TO DO – Write only how many lines of the listing below include the string "right".

DATA SECTION –
----------------------------------------

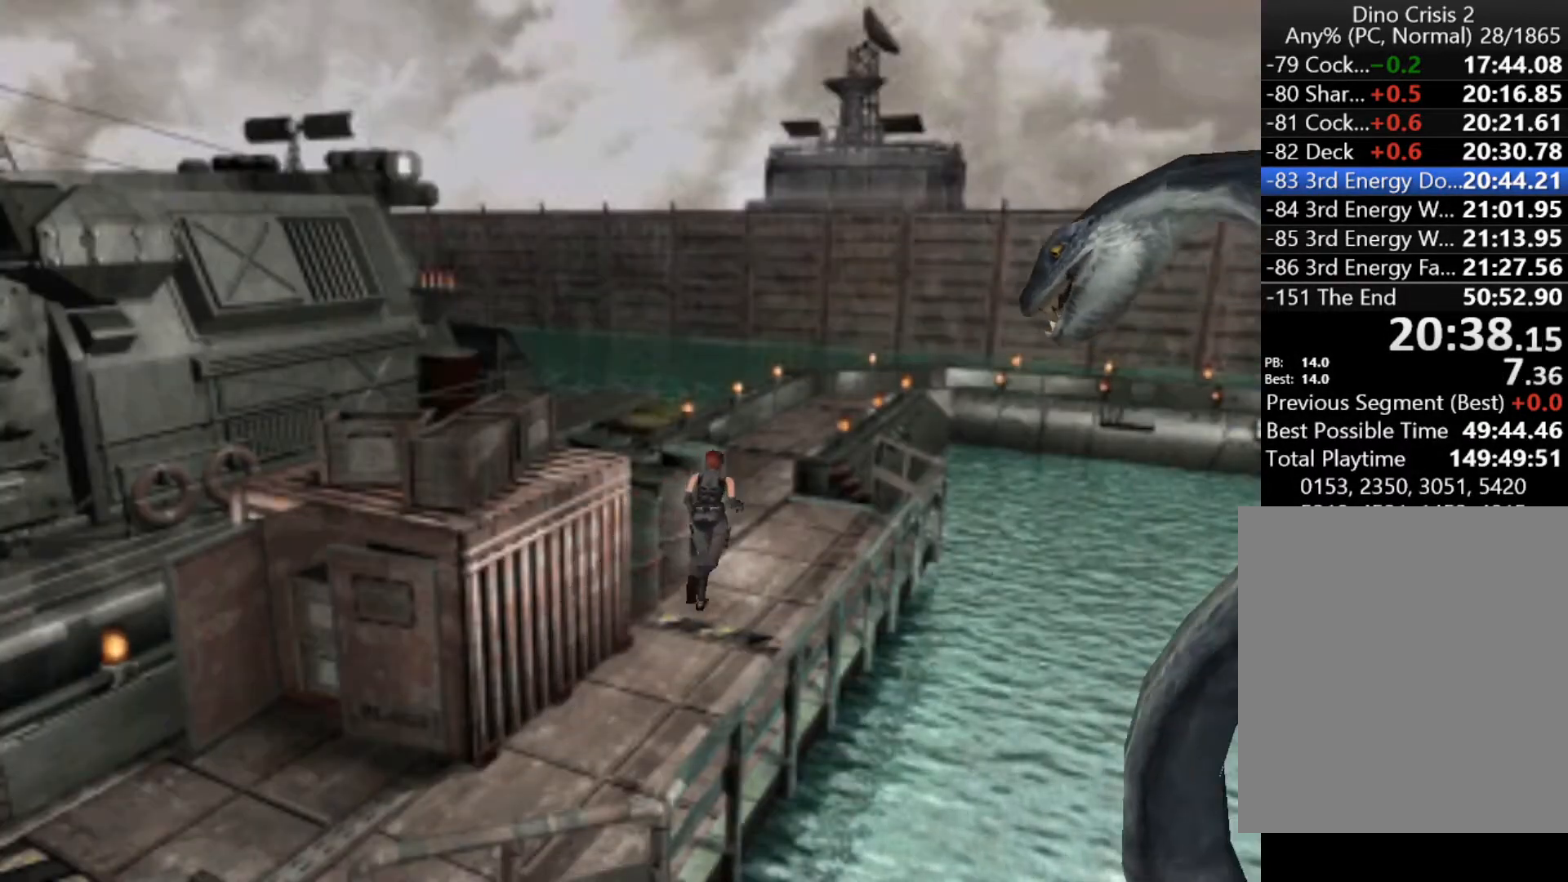
{"keys": ["action", "left", "up"], "events": [[500, "left", "down"]]}
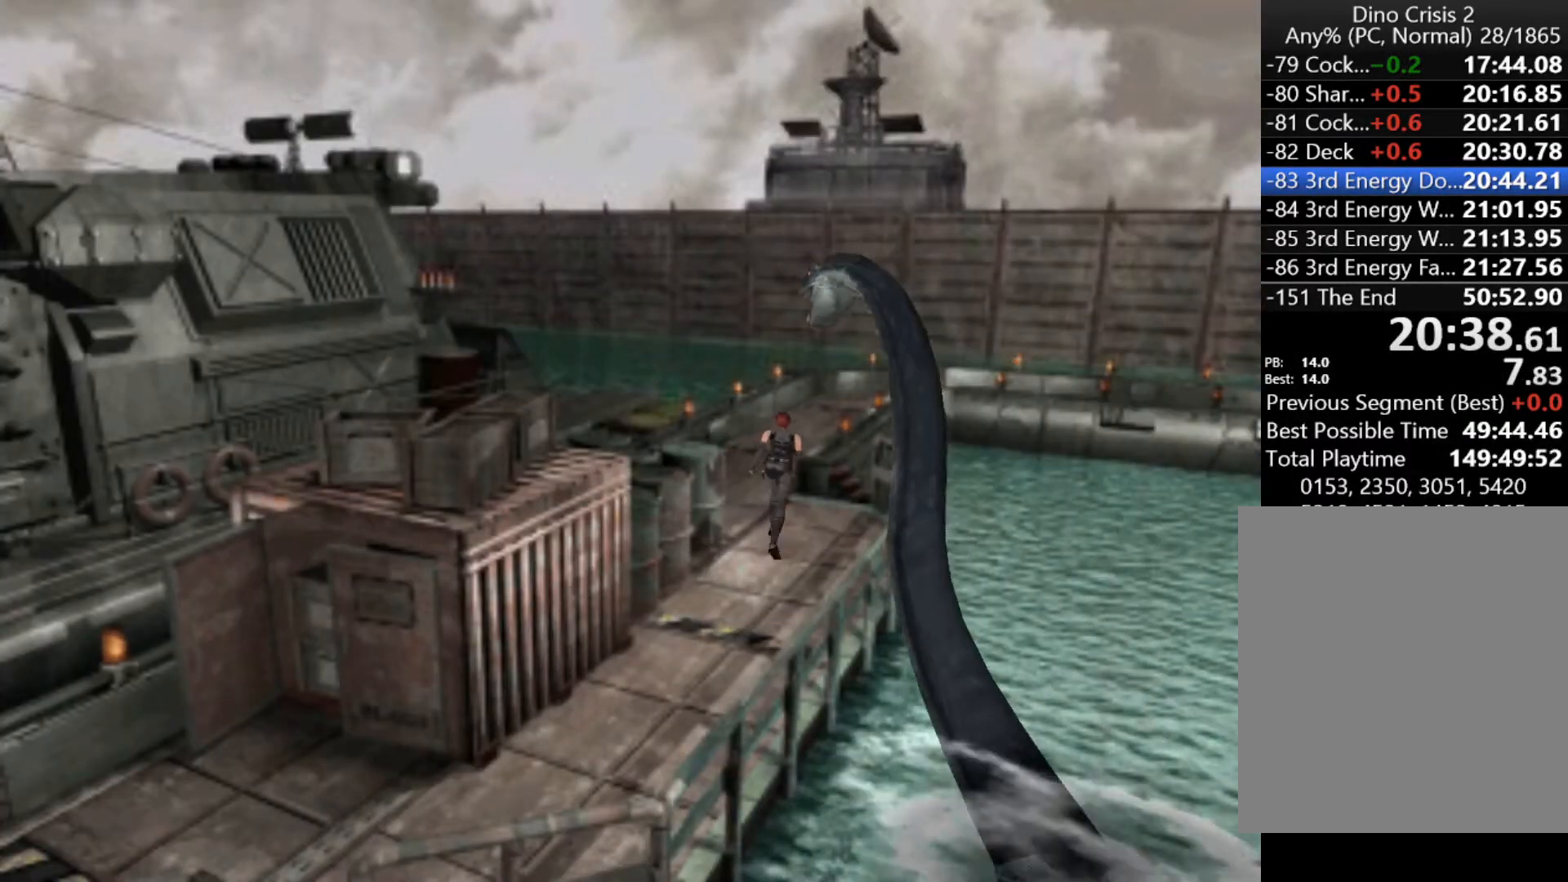
{"keys": ["action", "right", "up"], "events": [[200, "left", "up"], [367, "right", "down"]]}
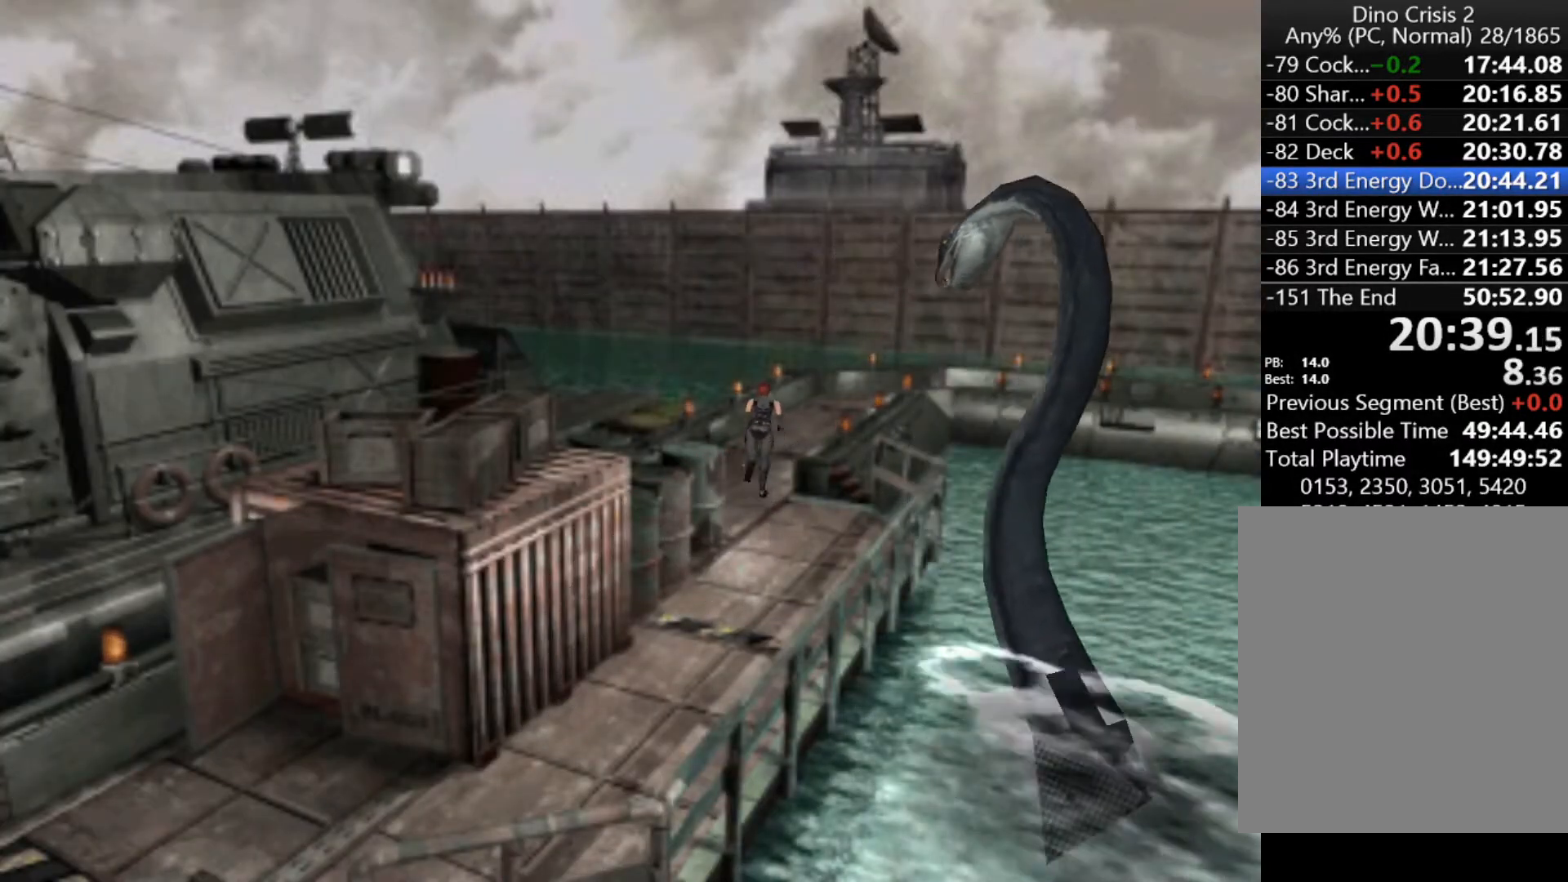
{"keys": ["action", "up"], "events": [[100, "right", "up"]]}
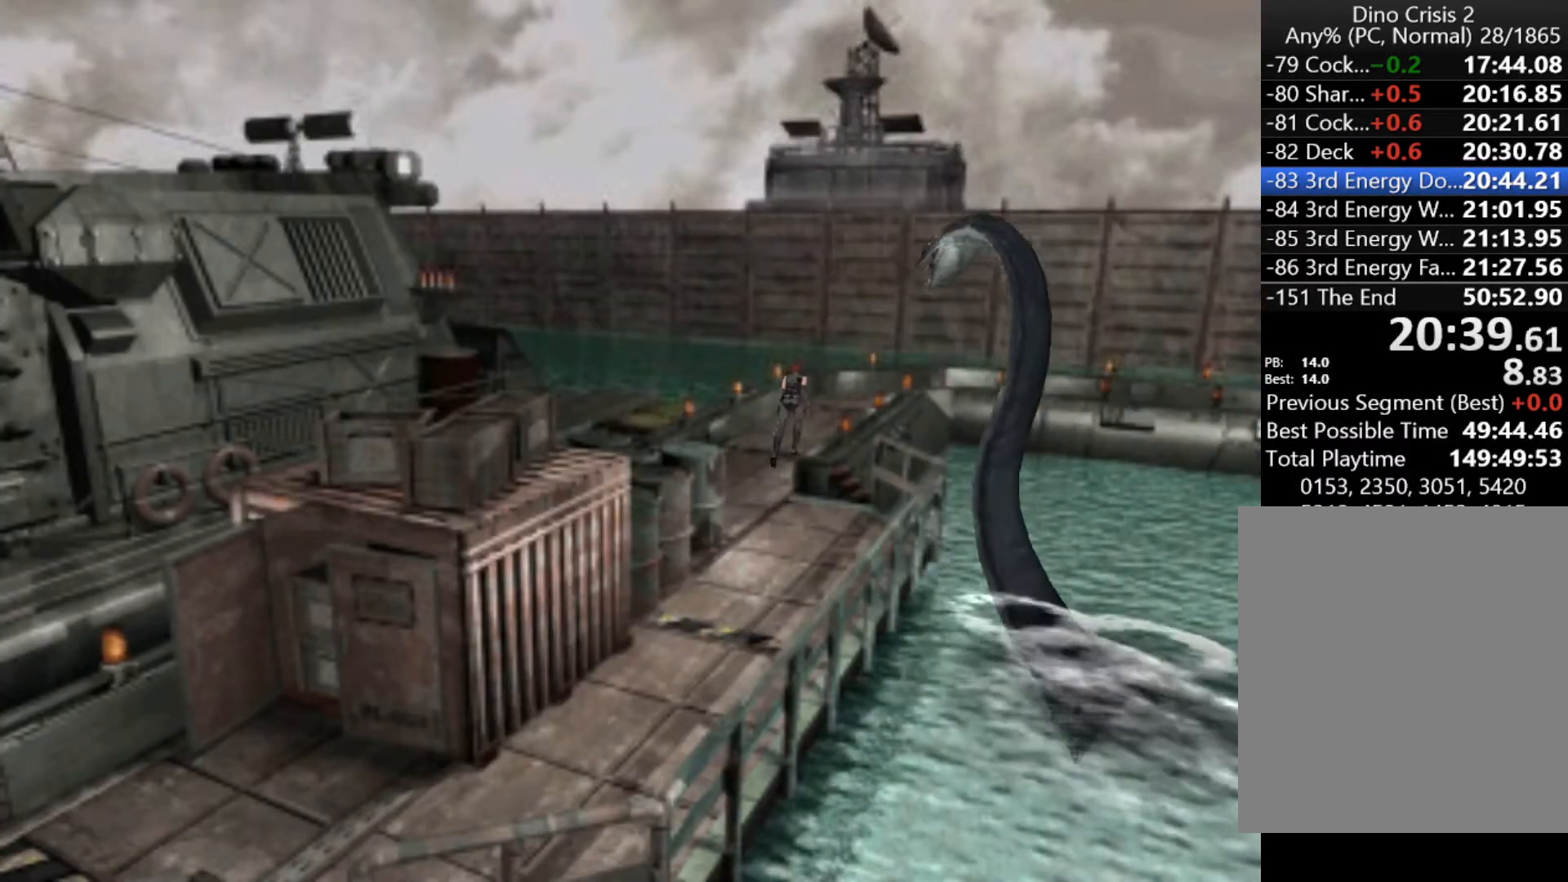
{"keys": ["action", "up"], "events": []}
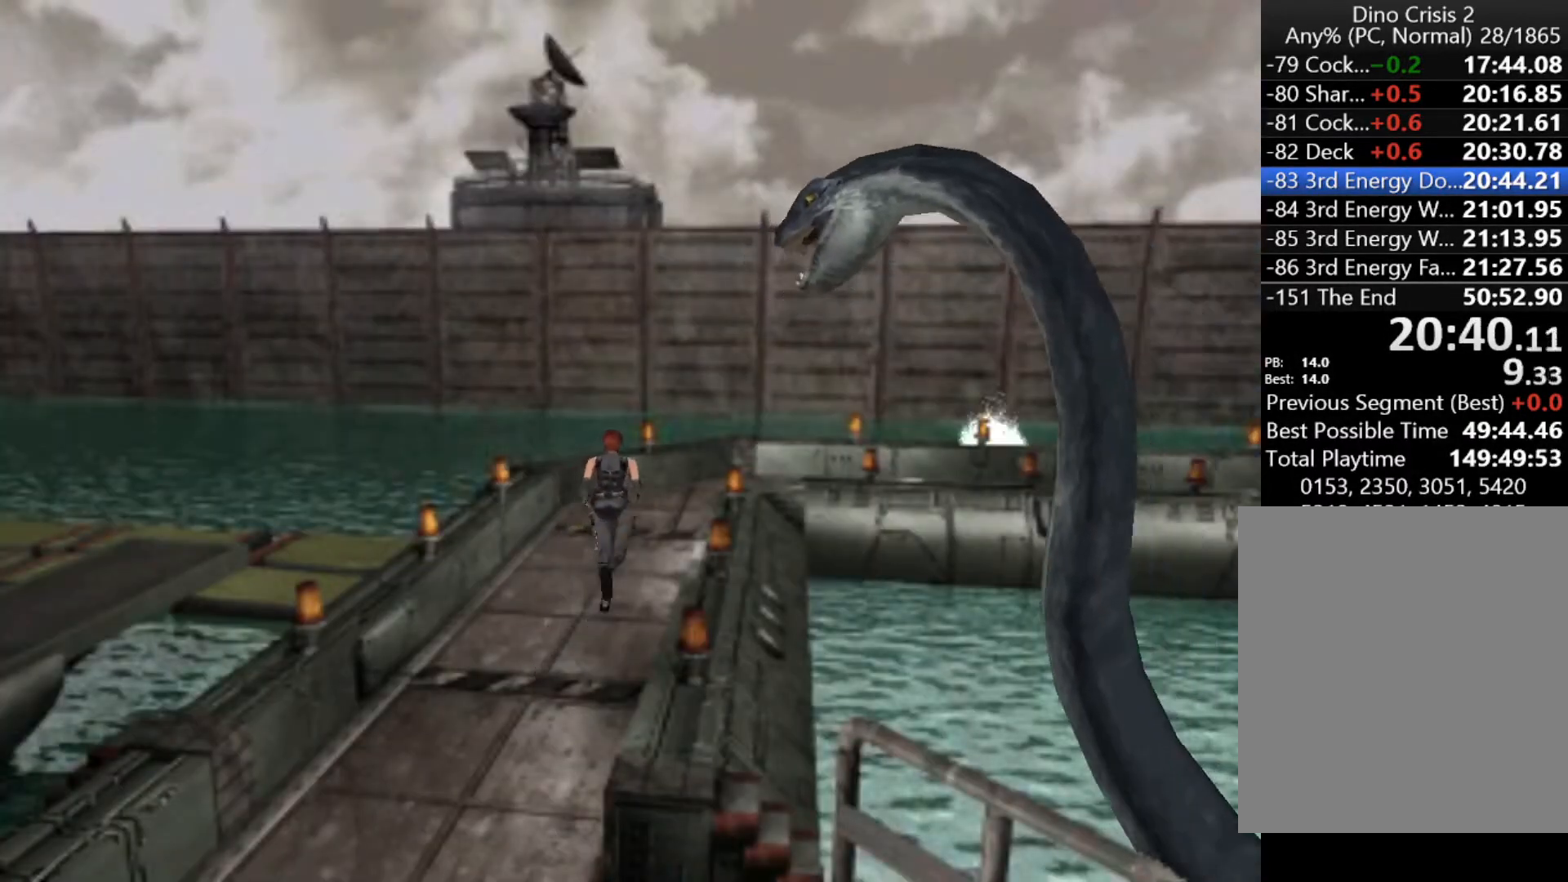
{"keys": ["action", "up"], "events": [[200, "right", "down"], [267, "right", "up"]]}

----------------------------------------

RESPONSE TO THIS TASK – 3